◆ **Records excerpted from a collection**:
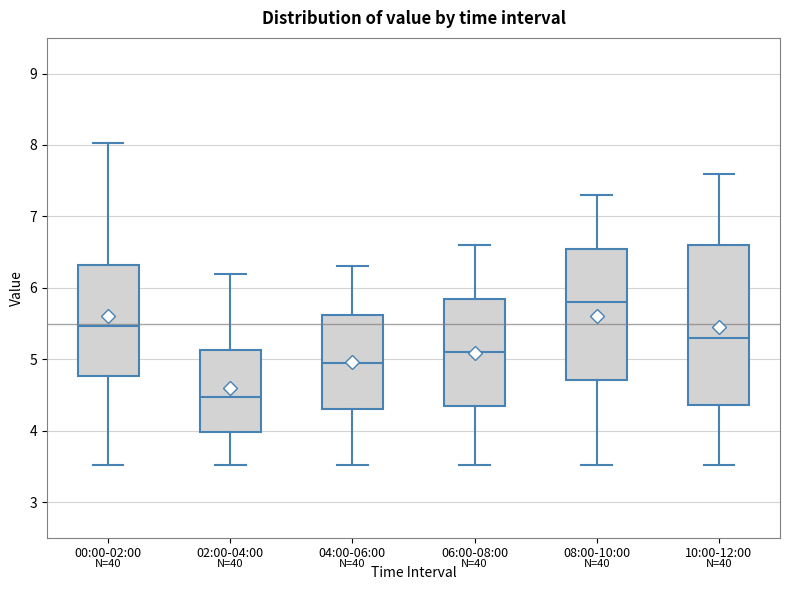

Where does the median line of the box for 08:00-10:00 sit on the y-axis? The values are not printed on the chart, so give them approximately, as read against the axis.

5.8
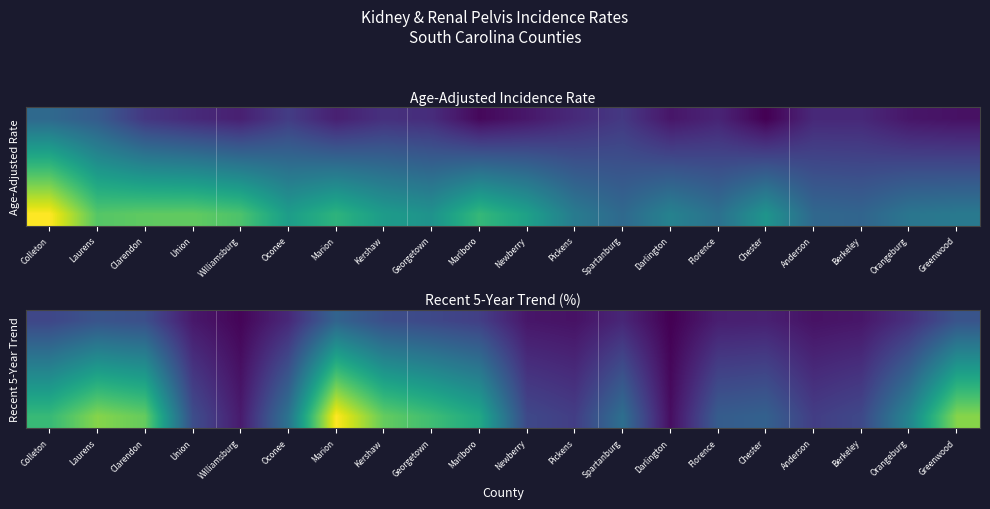

What is the total value across all series at Union?

7.0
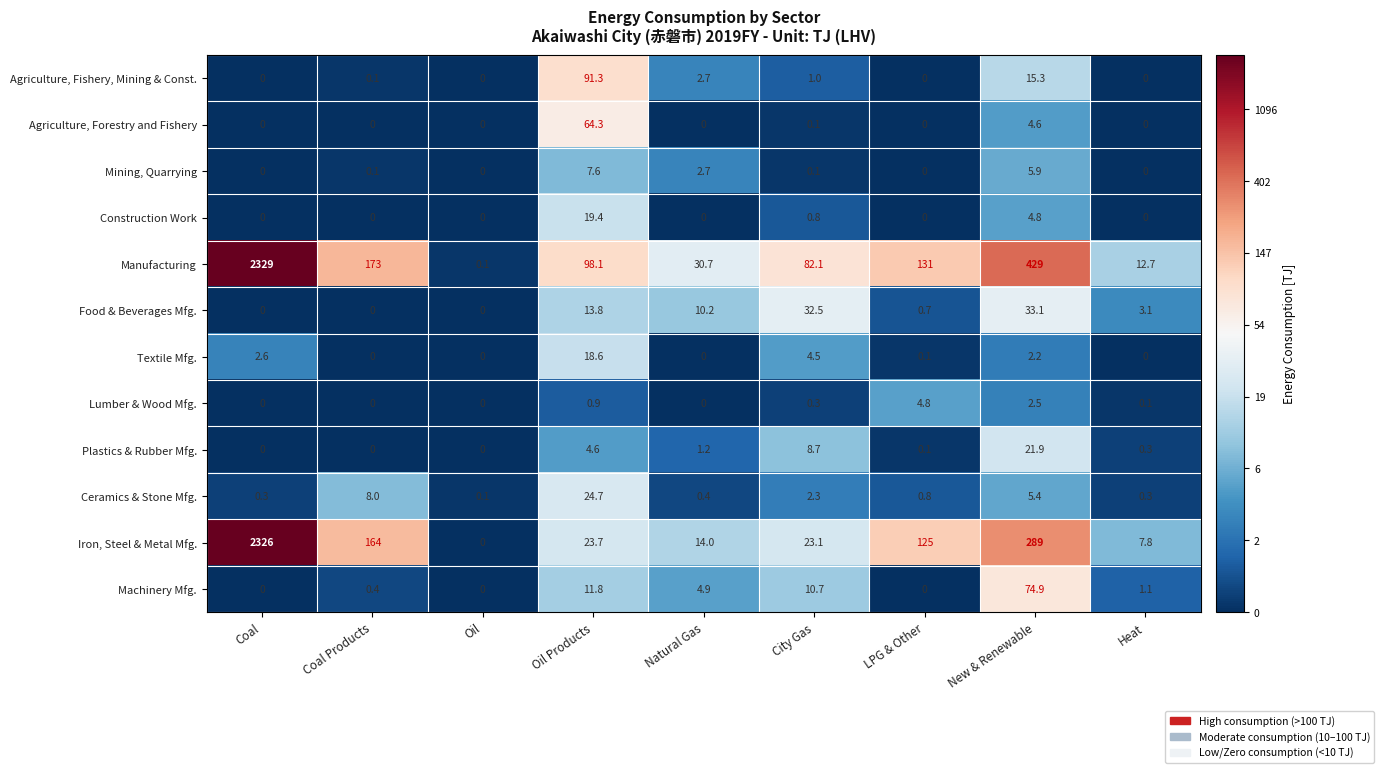

At which label is Agriculture, Forestry and Fishery closest to 32?

New & Renewable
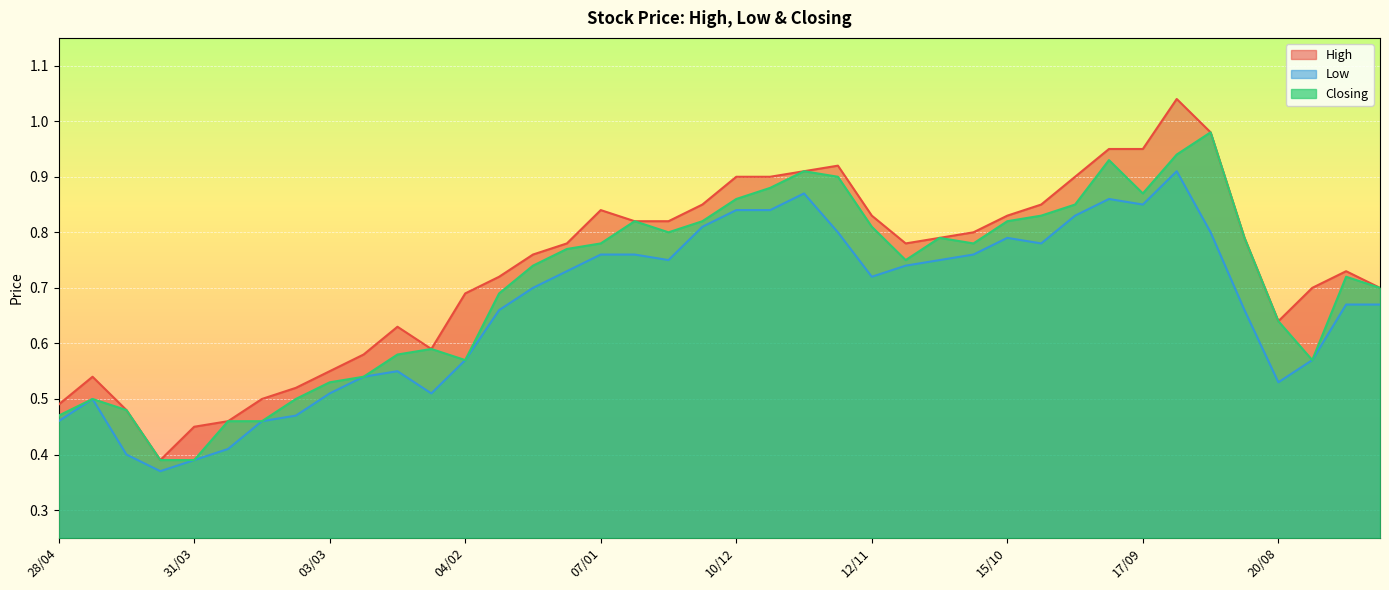

How many lines are shown in the chart?

3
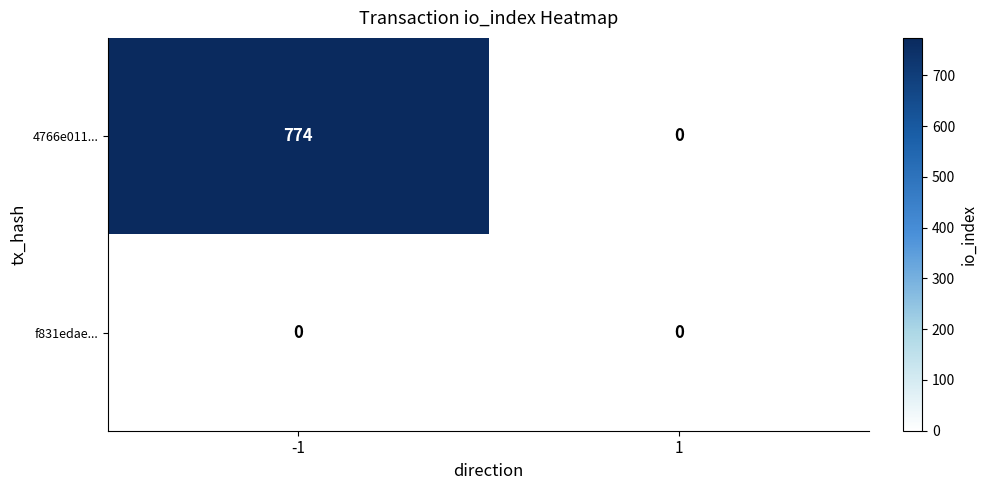

What is the sum of all 4766e011... values?

774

◆ **Exercise description**: State the number of lines in the records that contain the word "chart". Give only the number.

◆ **Exercise response**: 2